I'd like every line from the material below that has "música" in it.
··· The data
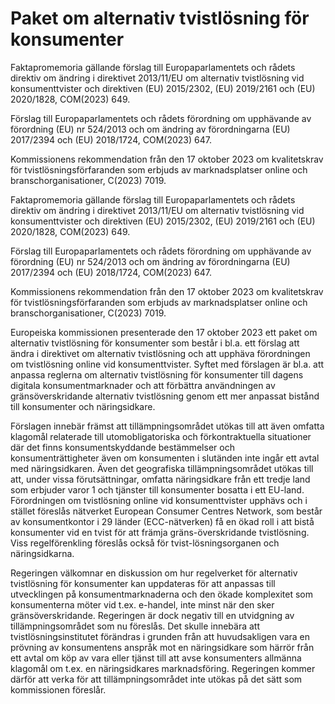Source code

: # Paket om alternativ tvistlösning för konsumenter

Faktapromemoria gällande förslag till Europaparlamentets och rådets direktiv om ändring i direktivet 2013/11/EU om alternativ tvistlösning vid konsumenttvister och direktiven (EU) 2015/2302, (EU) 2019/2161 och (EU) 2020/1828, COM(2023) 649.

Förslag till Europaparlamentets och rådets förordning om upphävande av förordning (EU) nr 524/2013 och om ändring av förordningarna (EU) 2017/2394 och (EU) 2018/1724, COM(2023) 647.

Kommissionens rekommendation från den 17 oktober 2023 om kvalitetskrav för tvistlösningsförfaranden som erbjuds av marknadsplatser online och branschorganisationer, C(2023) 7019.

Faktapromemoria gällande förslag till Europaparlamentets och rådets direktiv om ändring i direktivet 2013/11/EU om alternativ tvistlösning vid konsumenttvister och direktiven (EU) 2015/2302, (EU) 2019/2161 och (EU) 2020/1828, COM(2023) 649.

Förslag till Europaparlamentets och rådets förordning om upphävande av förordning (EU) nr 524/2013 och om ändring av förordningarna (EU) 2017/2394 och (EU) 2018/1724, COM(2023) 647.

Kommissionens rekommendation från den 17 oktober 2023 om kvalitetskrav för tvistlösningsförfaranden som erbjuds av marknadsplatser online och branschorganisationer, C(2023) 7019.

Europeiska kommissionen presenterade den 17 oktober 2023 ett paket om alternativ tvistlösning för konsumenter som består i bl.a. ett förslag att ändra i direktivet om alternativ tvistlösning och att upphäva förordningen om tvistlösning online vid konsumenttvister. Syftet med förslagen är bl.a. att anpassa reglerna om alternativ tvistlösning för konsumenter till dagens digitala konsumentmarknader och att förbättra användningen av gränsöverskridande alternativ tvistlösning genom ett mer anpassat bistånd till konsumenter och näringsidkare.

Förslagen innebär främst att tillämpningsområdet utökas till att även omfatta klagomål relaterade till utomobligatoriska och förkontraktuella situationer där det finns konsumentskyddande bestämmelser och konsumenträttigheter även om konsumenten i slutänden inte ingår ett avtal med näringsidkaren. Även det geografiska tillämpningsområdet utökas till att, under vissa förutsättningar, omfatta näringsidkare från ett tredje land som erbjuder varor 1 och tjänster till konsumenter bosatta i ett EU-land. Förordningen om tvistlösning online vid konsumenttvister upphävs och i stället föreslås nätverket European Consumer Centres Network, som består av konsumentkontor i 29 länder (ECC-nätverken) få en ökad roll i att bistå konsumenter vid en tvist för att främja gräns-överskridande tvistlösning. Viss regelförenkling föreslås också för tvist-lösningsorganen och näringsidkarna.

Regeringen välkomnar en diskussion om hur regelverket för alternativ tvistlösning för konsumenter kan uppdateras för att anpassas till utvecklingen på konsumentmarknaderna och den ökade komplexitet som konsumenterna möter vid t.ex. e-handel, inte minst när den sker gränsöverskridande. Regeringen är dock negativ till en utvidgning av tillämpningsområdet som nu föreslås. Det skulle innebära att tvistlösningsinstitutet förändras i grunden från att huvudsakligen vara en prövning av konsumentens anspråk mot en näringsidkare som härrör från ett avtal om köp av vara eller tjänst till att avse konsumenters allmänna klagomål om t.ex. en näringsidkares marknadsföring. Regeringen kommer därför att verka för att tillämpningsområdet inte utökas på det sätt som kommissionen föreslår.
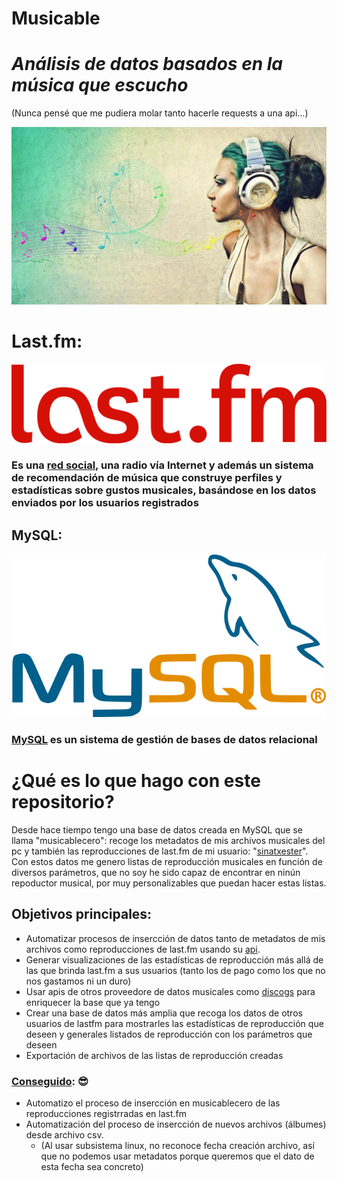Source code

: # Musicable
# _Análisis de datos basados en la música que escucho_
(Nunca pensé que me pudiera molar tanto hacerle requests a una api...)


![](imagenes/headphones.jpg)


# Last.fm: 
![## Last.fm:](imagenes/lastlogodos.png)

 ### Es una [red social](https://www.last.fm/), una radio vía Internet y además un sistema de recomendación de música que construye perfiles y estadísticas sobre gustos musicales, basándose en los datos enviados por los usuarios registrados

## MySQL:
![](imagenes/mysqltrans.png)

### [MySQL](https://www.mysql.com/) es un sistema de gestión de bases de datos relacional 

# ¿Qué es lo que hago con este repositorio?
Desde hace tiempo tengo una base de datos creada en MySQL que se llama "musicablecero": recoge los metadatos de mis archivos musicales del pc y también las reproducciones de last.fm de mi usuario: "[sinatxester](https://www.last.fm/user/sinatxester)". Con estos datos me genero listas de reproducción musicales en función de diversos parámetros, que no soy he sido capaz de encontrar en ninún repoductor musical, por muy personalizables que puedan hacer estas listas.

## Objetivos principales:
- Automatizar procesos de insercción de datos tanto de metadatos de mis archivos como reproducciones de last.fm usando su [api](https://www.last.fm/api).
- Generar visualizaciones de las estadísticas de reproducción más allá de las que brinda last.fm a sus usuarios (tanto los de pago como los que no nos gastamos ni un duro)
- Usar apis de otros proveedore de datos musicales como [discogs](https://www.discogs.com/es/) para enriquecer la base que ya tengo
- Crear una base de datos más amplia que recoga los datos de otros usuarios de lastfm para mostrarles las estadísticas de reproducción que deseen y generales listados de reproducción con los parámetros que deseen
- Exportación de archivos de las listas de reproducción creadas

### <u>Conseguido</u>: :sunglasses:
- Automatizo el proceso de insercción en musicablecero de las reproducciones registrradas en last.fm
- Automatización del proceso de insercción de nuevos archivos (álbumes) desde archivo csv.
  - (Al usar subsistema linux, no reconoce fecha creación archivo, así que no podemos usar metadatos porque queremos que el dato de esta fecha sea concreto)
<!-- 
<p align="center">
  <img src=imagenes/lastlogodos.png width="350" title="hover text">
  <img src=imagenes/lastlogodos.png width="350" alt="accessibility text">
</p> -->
······
··· The data
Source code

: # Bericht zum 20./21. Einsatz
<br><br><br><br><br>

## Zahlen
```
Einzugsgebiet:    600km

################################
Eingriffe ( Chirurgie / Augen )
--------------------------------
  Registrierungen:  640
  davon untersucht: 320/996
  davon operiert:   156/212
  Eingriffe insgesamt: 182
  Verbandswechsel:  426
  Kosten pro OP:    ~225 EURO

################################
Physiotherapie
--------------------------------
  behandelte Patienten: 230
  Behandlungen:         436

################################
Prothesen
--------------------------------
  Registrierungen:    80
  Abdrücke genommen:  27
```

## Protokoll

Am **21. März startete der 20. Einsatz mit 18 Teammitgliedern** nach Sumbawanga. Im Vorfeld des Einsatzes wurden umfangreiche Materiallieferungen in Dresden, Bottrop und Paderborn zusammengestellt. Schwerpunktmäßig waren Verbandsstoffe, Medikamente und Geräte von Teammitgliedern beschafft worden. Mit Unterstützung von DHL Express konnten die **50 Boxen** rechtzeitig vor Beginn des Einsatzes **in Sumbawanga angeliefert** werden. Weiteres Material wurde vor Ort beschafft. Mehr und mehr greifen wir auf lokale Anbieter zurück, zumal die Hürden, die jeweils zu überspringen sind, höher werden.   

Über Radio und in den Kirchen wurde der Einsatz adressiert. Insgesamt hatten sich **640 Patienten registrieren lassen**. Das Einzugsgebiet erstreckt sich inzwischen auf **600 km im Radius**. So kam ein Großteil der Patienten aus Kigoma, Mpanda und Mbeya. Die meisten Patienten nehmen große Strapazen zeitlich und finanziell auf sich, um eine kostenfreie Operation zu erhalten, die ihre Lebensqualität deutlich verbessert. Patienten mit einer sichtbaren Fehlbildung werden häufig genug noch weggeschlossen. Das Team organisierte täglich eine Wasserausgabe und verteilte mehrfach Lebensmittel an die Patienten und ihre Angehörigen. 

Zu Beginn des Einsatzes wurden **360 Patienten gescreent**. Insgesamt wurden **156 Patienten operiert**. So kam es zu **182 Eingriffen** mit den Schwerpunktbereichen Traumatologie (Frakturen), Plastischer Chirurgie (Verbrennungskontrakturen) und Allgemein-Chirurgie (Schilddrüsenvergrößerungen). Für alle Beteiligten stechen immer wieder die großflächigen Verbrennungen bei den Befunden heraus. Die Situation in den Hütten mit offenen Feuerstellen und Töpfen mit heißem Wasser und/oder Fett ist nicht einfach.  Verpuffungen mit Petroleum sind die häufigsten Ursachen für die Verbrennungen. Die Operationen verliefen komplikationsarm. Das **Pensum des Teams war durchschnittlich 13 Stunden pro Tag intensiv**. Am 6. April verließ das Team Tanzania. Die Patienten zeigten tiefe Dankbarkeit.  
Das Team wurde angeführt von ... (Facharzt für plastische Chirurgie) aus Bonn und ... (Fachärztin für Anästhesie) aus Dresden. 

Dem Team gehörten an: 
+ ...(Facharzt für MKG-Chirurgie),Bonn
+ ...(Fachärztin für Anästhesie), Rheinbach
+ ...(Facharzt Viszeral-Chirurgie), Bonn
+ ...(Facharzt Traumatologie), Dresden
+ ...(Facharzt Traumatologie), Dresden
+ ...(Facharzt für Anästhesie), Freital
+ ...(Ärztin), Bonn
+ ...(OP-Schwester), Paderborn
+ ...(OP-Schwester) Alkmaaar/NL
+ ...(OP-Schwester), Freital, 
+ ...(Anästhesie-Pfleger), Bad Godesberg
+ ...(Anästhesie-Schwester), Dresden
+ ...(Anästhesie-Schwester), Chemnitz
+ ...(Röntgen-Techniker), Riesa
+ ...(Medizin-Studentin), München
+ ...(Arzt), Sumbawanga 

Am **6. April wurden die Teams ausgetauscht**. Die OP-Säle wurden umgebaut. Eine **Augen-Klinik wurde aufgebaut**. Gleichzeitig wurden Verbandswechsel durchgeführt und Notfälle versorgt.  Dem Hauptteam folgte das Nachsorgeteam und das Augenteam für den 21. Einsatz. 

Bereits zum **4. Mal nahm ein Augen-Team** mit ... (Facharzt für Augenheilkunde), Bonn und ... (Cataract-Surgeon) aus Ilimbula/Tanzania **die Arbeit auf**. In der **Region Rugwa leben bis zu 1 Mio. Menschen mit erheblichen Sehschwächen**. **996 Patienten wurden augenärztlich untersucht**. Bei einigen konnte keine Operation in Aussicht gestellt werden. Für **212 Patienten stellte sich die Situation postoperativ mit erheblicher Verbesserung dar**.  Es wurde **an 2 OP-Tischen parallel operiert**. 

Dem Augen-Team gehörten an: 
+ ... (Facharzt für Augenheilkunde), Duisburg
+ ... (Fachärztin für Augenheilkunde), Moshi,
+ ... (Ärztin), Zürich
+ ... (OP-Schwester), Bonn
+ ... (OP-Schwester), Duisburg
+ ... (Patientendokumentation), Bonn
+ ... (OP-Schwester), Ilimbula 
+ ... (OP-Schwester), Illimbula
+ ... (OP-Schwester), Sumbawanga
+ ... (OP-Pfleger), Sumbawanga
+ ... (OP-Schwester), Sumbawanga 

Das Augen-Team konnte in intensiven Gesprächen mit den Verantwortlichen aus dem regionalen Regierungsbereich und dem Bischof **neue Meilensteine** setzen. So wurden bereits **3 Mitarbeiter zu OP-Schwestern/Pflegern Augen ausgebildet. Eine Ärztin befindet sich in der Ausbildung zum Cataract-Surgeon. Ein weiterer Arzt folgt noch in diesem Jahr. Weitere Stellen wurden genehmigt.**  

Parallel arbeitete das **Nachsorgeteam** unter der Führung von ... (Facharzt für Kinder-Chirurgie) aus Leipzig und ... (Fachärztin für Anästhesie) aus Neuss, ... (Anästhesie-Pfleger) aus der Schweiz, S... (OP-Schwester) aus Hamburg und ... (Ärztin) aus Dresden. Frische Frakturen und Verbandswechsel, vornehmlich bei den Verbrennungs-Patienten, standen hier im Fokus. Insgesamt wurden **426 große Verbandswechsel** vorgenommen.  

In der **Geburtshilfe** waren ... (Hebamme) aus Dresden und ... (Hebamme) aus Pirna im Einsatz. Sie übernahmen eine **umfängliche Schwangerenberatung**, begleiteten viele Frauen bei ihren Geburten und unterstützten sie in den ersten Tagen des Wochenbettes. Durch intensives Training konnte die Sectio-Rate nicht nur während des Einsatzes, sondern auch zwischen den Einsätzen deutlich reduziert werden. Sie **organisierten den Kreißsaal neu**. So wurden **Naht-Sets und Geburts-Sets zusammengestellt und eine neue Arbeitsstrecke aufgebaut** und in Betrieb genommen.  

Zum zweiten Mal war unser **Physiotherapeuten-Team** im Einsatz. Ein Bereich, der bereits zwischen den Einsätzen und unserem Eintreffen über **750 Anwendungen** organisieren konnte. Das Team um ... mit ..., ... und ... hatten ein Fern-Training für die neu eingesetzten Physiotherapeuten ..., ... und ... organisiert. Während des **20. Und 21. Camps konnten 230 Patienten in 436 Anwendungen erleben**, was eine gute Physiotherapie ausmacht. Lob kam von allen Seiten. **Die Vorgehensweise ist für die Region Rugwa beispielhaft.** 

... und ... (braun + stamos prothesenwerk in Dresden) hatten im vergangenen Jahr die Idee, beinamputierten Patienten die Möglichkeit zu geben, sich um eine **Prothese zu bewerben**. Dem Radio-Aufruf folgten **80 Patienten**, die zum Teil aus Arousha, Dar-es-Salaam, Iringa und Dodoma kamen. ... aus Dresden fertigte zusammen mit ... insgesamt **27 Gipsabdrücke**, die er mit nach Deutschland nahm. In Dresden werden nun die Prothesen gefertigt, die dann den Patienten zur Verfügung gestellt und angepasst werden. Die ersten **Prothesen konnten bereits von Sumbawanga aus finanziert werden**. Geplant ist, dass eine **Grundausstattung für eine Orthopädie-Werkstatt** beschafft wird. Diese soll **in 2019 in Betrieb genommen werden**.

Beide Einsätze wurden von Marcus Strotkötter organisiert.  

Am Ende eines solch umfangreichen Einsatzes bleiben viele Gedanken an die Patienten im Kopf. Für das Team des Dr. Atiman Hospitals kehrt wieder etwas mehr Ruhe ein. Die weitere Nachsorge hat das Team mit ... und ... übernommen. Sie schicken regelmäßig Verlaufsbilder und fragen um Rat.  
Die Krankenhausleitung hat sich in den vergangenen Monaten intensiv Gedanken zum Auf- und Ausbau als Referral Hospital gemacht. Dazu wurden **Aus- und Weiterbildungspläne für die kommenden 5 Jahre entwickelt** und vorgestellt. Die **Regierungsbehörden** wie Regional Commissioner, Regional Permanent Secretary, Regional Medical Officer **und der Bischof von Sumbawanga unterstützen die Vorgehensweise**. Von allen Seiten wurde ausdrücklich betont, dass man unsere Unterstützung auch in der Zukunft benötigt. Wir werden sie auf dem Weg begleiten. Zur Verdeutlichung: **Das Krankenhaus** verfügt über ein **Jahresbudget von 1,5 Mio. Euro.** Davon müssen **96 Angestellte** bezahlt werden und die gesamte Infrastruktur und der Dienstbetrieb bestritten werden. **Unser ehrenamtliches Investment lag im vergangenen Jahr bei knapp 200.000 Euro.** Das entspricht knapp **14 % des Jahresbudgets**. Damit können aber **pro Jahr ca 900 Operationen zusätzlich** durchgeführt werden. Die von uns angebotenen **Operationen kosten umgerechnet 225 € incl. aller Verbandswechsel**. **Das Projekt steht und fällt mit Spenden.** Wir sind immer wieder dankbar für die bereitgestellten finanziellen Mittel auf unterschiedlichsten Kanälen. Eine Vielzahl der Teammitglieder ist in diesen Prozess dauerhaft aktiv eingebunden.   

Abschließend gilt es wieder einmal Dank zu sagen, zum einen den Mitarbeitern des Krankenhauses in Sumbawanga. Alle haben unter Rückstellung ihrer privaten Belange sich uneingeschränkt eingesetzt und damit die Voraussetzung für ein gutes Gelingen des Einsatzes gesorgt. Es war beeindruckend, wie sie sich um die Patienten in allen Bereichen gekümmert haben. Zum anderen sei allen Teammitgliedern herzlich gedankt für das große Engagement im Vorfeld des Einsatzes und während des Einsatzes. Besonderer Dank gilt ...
······
··· The data
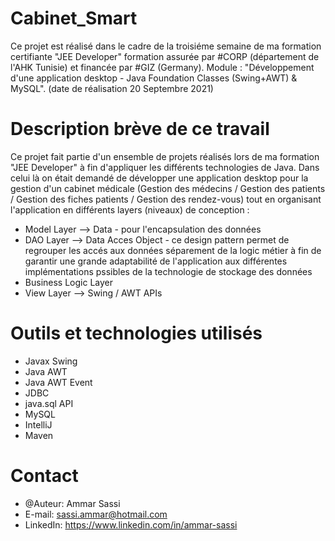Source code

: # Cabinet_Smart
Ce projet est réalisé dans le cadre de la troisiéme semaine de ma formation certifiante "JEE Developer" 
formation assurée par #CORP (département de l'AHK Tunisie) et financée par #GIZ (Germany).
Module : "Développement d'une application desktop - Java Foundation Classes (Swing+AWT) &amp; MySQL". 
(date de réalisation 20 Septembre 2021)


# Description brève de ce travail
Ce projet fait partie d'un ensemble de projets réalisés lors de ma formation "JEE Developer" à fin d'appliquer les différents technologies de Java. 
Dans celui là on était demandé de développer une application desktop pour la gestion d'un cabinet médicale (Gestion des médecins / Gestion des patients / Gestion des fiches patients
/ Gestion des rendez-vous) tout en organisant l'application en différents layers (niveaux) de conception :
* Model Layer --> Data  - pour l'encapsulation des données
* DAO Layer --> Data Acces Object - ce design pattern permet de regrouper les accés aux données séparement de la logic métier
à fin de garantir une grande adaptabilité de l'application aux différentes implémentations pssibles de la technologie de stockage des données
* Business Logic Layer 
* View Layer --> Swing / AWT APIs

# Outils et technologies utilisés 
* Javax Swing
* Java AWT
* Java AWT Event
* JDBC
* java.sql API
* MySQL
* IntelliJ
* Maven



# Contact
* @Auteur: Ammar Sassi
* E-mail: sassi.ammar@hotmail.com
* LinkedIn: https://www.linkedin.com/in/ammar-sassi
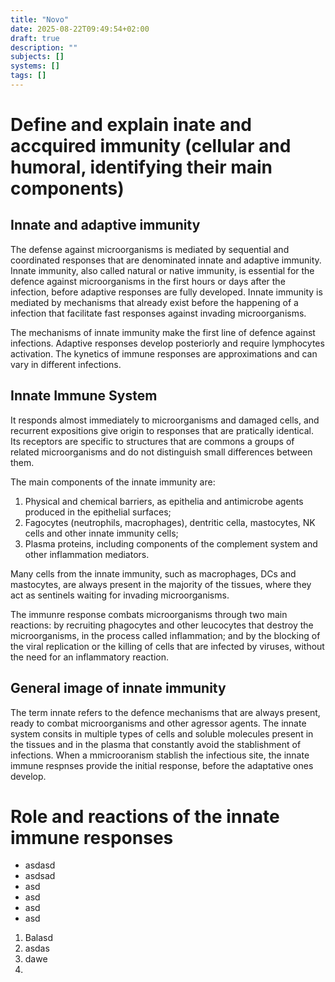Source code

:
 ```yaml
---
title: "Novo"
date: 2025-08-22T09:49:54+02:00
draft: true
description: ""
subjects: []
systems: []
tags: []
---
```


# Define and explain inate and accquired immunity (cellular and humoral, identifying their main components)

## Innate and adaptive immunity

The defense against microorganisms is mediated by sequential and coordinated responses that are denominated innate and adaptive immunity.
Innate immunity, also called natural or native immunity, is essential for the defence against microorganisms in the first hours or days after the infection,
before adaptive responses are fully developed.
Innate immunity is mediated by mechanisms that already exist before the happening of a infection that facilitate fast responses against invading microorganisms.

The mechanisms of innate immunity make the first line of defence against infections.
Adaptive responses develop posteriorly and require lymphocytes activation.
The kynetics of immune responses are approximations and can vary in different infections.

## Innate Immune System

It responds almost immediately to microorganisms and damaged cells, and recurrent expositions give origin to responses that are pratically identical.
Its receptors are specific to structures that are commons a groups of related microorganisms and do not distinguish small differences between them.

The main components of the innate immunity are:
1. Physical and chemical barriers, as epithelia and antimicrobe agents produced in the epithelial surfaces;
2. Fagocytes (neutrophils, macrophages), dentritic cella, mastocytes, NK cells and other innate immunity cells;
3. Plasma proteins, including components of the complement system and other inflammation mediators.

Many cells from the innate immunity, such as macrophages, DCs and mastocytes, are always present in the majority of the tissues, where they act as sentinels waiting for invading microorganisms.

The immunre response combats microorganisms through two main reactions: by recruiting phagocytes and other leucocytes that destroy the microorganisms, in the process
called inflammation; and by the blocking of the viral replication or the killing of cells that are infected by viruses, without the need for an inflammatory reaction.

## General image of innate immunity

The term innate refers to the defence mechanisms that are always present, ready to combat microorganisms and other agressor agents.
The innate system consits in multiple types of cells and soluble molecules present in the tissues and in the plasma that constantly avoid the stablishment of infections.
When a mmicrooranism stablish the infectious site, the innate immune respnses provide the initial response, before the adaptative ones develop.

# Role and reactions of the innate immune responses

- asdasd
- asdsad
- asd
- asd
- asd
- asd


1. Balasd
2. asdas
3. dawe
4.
······
Solution:
# _Análisis de datos basados en la música que escucho_
 ### Es una [red social](https://www.last.fm/), una radio vía Internet y además un sistema de recomendación de música que construye perfiles y estadísticas sobre gustos musicales, basándose en los datos enviados por los usuarios registrados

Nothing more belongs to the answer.